[EXERCISE BRIEF] Retype the text of each of the records below line for line, leaving the pictures out.

--- DATA EXCERPTS ---

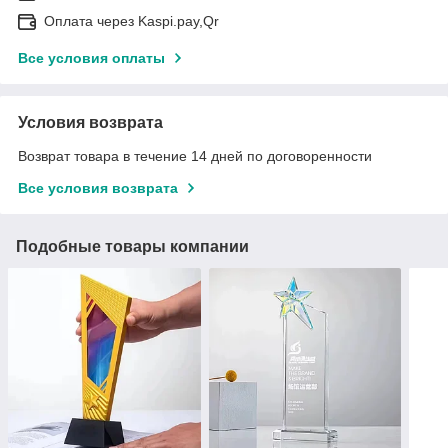
Оплата через Kaspi.pay,Qr
Все условия оплаты
Условия возврата
Возврат товара в течение 14 дней по договоренности
Все условия возврата
Подобные товары компании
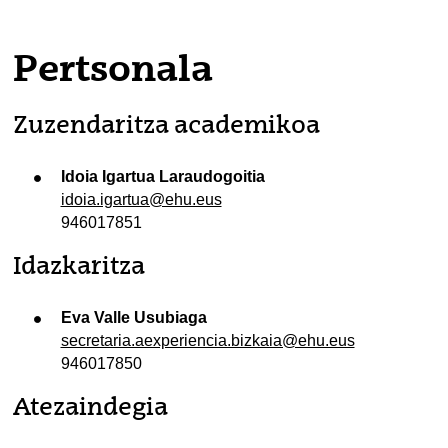
tatu azpiorriak
Pertsonala
tatu azpiorriak
Zuzendaritza academikoa
Idoia Igartua Laraudogoitia
idoia.igartua@ehu.eus
946017851
tatu azpiorriak
Idazkaritza
tatu azpiorriak
Eva Valle Usubiaga
secretaria.aexperiencia.bizkaia@ehu.eus
946017850
Atezaindegia
tatu azpiorriak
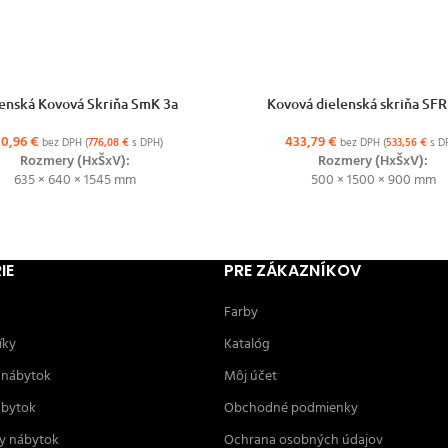
ŽNOSTÍ
VÝBER MOŽNOSTÍ
enská Kovová Skriňa SmK 3a
Kovová dielenská skriňa SFR
30,96
€
433,79
€
bez DPH (
776,08
€
s DPH)
bez DPH (
533,56
€
s D
Rozmery (HxŠxV):
Rozmery (HxŠxV):
635 × 640 × 1545 mm
500 × 1500 × 900 mm
IE
PRE ZÁKAZNÍKOV
Farby
íky
Katalóg
 nábytok
Môj účet
ábytok
Obchodné podmienky
y nábytok
Ochrana osobných údajov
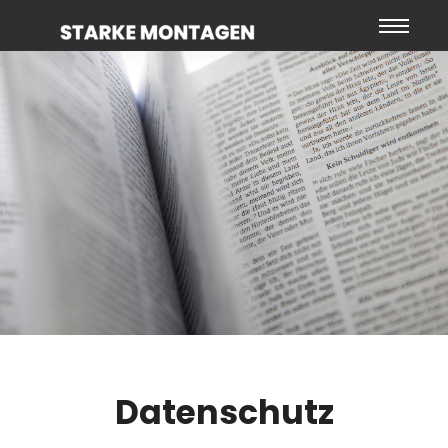
Datenschutz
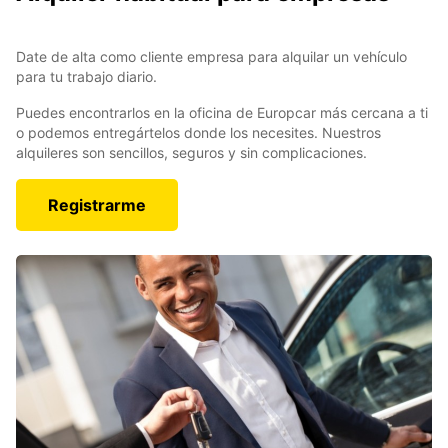
Date de alta como cliente empresa para alquilar un vehículo
para tu trabajo diario.
Puedes encontrarlos en la oficina de Europcar más cercana a ti
o podemos entregártelos donde los necesites. Nuestros
alquileres son sencillos, seguros y sin complicaciones.
Registrarme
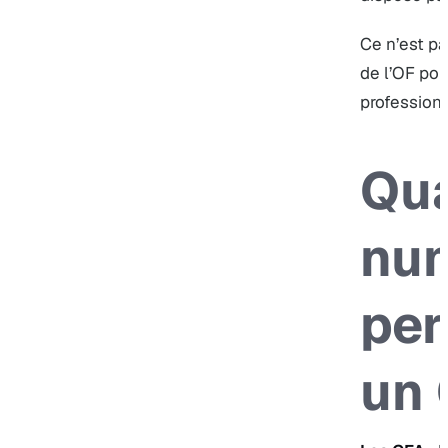
Ce n’est pa
de l’OF pou
professionn
Qua
num
per
un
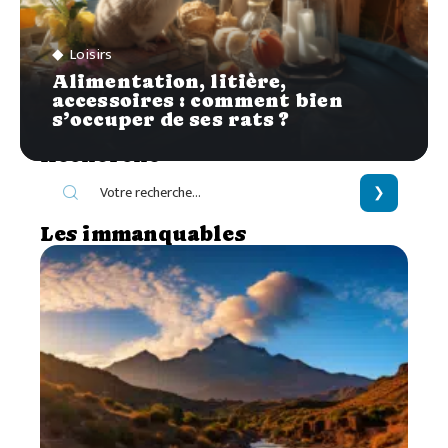
Loisirs
Alimentation, litière,
accessoires : comment bien
s’occuper de ses rats ?
Recherche
Les immanquables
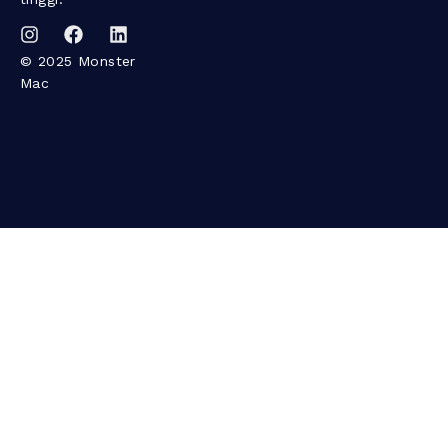
© 2025 Monster
Mac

---

[EXERCISE RESPONSE]
Оплата через Kaspi.pay,Qr
Все условия оплаты
Условия возврата
Возврат товара в течение 14 дней по договоренности
Все условия возврата
Подобные товары компании
tatu azpiorriak
Pertsonala
tatu azpiorriak
Zuzendaritza academikoa
Idoia Igartua Laraudogoitia
idoia.igartua@ehu.eus
946017851
tatu azpiorriak
Idazkaritza
tatu azpiorriak
Eva Valle Usubiaga
secretaria.aexperiencia.bizkaia@ehu.eus
946017850
Atezaindegia
tatu azpiorriak
ŽNOSTÍ
VÝBER MOŽNOSTÍ
enská Kovová Skriňa SmK 3a
Kovová dielenská skriňa SFR
30,96
€
433,79
€
bez DPH (
776,08
€
s DPH)
bez DPH (
533,56
€
s D
Rozmery (HxŠxV):
Rozmery (HxŠxV):
635 × 640 × 1545 mm
500 × 1500 × 900 mm
IE
PRE ZÁKAZNÍKOV
Farby
íky
Katalóg
 nábytok
Môj účet
ábytok
Obchodné podmienky
y nábytok
Ochrana osobných údajov
Datenschutz
Date de alta como cliente empresa para alquilar un vehículo
para tu trabajo diario.
Puedes encontrarlos en la oficina de Europcar más cercana a ti
o podemos entregártelos donde los necesites. Nuestros
alquileres son sencillos, seguros y sin complicaciones.
Registrarme
Ce n’est pa
de l’OF pou
professionn
Qua
num
per
un
Loisirs
Alimentation, litière,
accessoires : comment bien
s’occuper de ses rats ?
Recherche
Les immanquables
© 2025 Monster
Mac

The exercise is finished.